Actually, it turned out, there was. Somebody
remembered the incident a few years earlier at American’s old headquarters in New York, when Bob Crandall had pulled the Venetian blinds down on his
head while staring angrily at TWA headquarters across the street. Crandall had ordered his aides to design a series of instructions that would enable American to blow every TWA flight out of Sabre instantly. Although the instructions were never used, they remained on the shelf.

With the clouds billowing and the lightning still striking, the program was quickly modified; TWA’s designator codes were replaced with Braniff’s. And with a few keystrokes every trace of Braniff Airways evaporated from the computer reservation mainframes of American Airlines.

CHAPTER 7

WORKINGMAN’S BLUES

I
t is the curse of the airline chieftains: though fleets and schedules respond readily to the manipulations of management, airline finances do not.

__TASK OBJECTIVE__
In the airline passage, whose designator codes replaced TWA's when the program was modified? The material comes from a separate source.

__DATA SECTION__
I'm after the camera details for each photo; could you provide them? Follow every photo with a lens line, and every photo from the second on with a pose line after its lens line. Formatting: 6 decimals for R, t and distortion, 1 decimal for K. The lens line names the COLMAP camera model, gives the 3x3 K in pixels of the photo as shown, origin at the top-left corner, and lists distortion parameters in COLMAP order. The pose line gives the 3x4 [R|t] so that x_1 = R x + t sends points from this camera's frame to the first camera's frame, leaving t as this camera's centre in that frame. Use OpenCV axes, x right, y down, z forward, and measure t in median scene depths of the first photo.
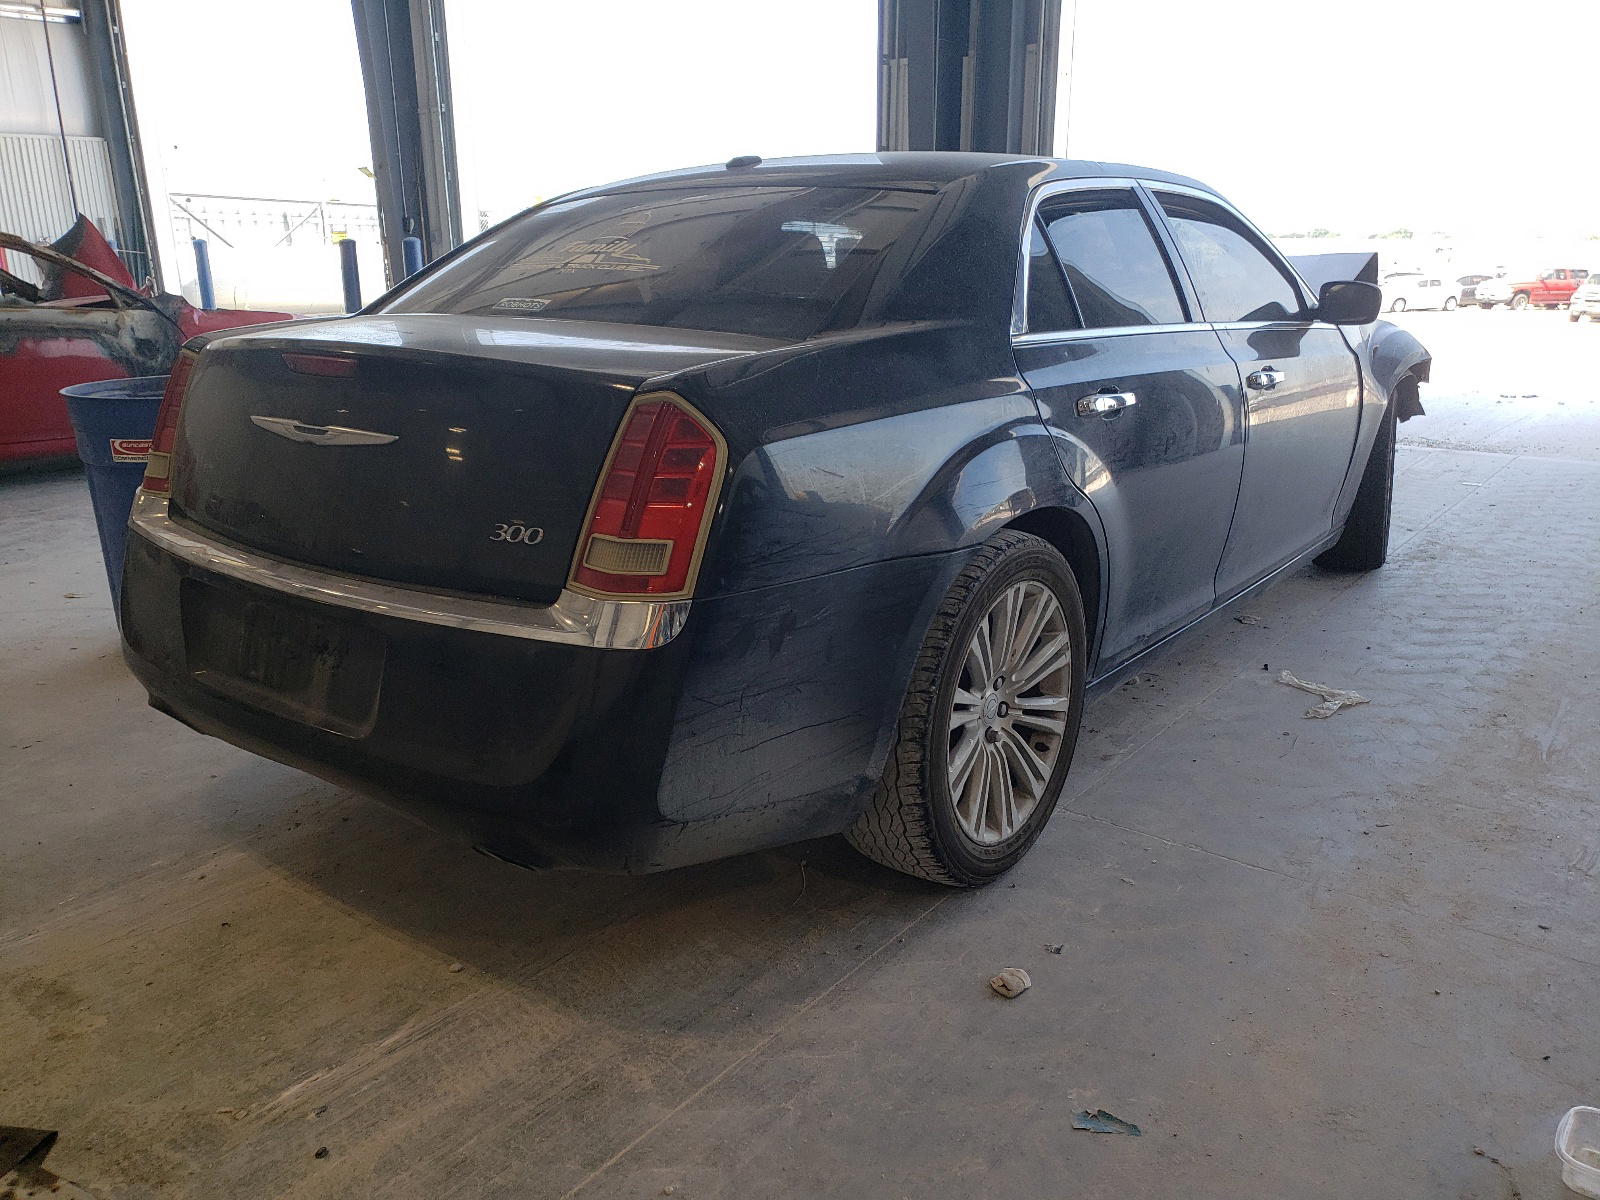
lens RADIAL K [[1220.6, 0, 801.6], [0, 1220.6, 620.8], [0, 0, 1]] dist [0.018800, 0.000579]
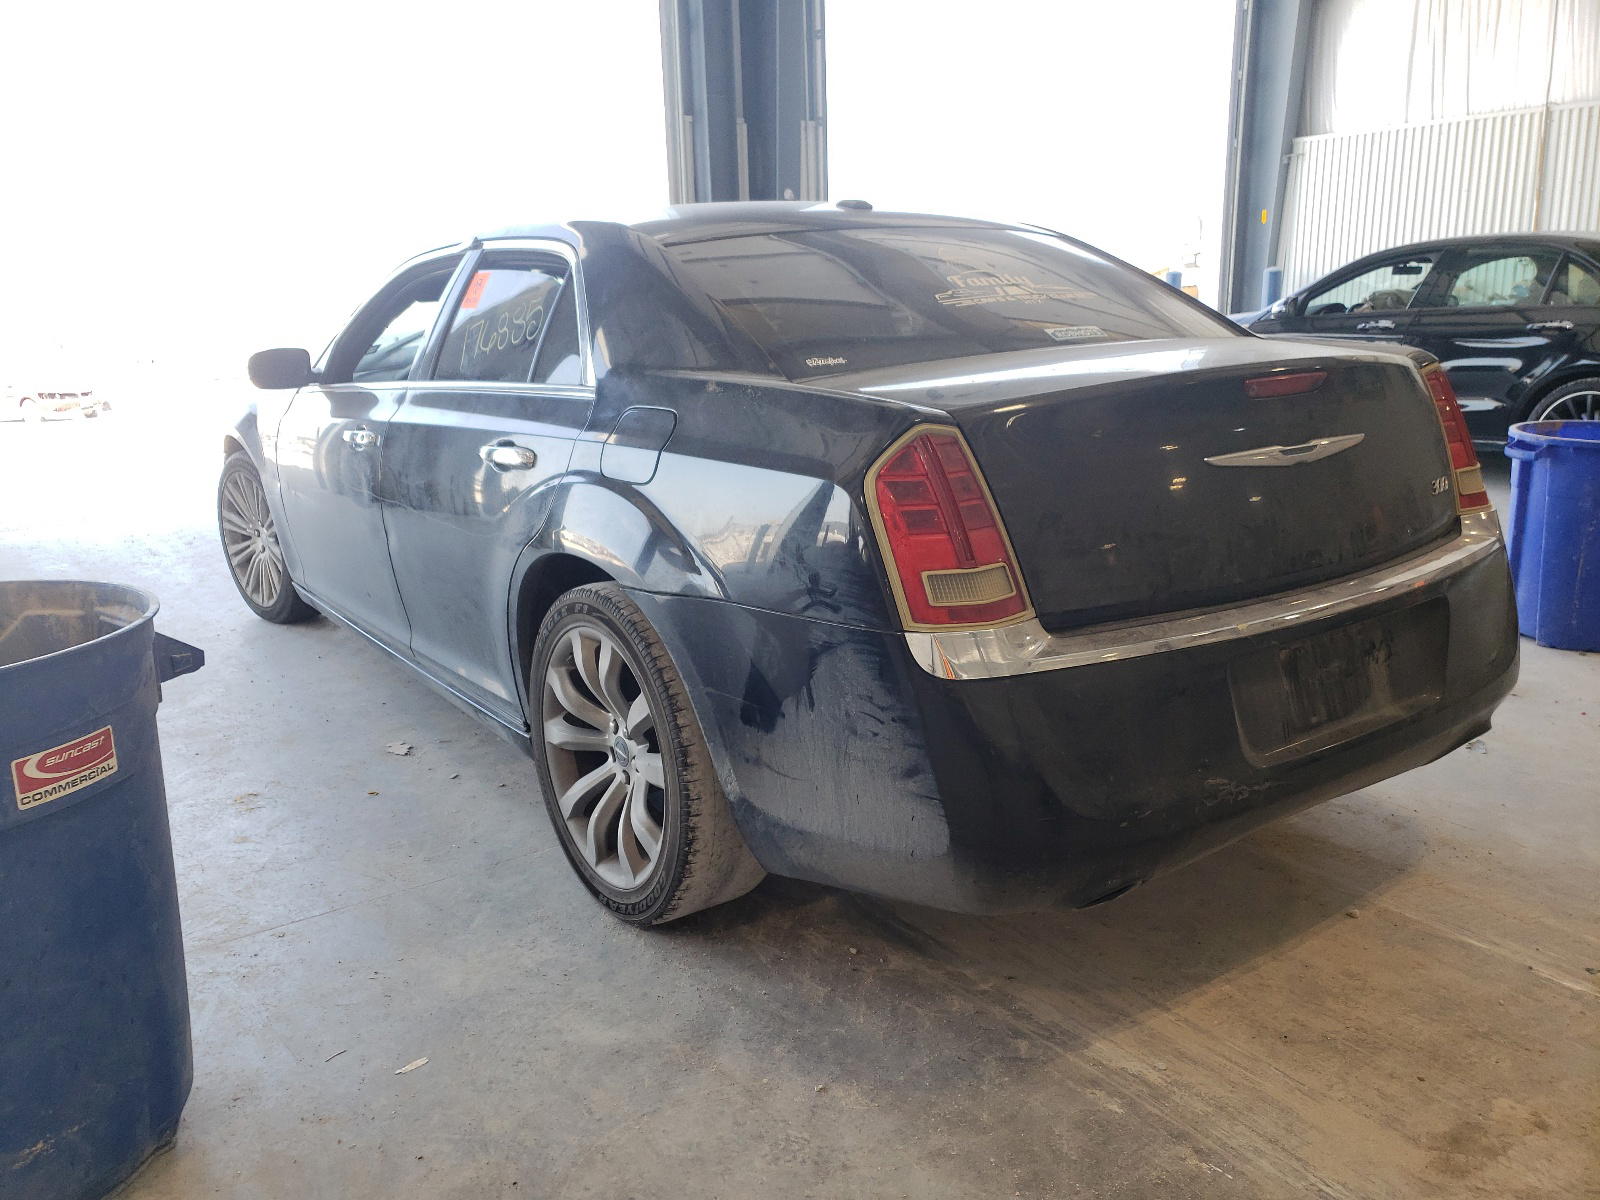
lens RADIAL K [[1220.6, 0, 801.6], [0, 1220.6, 620.8], [0, 0, 1]] dist [0.018800, 0.000579]
pose [[0.321167, -0.251361, 0.913055, -1.375523], [0.308315, 0.939359, 0.150153, -0.280878], [-0.895429, 0.233285, 0.379190, 0.961500]]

__TASK RESPONSE__
Braniff's designator codes replaced them.